@Jesse S. Just wanted to share an opinion from the other side. We operate a very successful TK in the Indianapolis area, and are very sensitive to this topic, as we've had investor express similar frustrations. As we've evolved, we've created a situation that's fair for everyone....
1. We typically operate in the C-class neighborhoods in Center Township (within 5-20 minutes of downtown). Most of these neighborhoods have similar price points, etc, so investors who follow us know that our product remains consistent across the board.
2. We rarely do any multis... almost always SFH's, as they are easier to rent and manage. Again, consistency of product.
3. We do TWO inspections... the first when we acquire the property, so we don't miss anything on the rehab, and then another at the end, to make sure we caught everything. We do include a warranty on all major systems, so the 2nd one is just as important to us, as we don't want the exposure of unnecessary repairs.

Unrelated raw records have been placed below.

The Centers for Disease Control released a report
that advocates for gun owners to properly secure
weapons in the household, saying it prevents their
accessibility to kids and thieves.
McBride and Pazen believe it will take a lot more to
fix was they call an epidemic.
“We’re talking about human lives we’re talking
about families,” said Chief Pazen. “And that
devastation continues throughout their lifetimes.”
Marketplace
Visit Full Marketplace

Again, consistency.
4. All investors that work with us speak to our Investor Relations team first, and get a clear understanding of how we do things. We want to make sure that we have a good fit.

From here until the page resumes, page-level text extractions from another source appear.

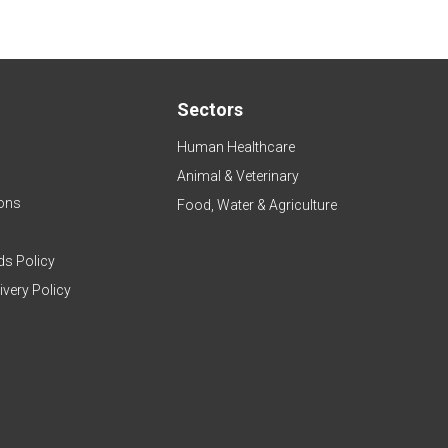
Sectors
Human Healthcare
Animal & Veterinary
ons
Food, Water & Agriculture
ds Policy
ivery Policy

5. All potential investors get a packet that's got all of our standard contracts, so they know what they're getting into AHEAD of signing any purchase agreements.
6. Our CFO's (cash flow opportunity sheets - mini pro-forma) have ALL anticipated expenses on them. We research the taxes, and get a real insurance quote. We also only sell tenanted properties, so the rent numbers on the CFO are accurate... they are NOT a projection. Nowhere on the CFO do we discuss appreciation, or future market rent increases. We are letting the investor see what's going on RIGHT NOW. We even give the investors a mini-calculator that can be used to "adjust" the numbers on our CFO, to help them make more informed decisions.
7. When an investor inquires about a property, we send them before/after pictures, scope of repairs, final inspection report, another sign-off sheet if the property needed any final corrections after inspection, etc.
8. We sell don't ask for earnest money on our Purchase Agreements. Our properties sell and close quickly... we just ask the investor to be ready to go, once they sign the PA. In a couple of instances, there have been investors that did not (or could not) pull the trigger. No big deal. We let them off the hook. We offer that property to the next investor that was interested, and we move on.
9. We encourage ALL investors to fly out and see us before doing business with us. Some do, some don't.
Once an investor has access to all of the above, and goes through the process, deciding on a property is quick and easy. Sometimes we post properties on our website, and they sell very quickly. We often send out emails to our list highlighting a property, and get back many responses asking for the packet. Our process is fair... we simply sell it to the first investor who signs a PA. If the investor misses out, we'll have more product very soon, that is VERY similar to the one that just sold.
We are working hard to keep prices down (and ROI up) for our investors. In order to do that, we must move our inventory quickly to keep hold times down. We have found that the process we've created is fair, and serves both sides very well.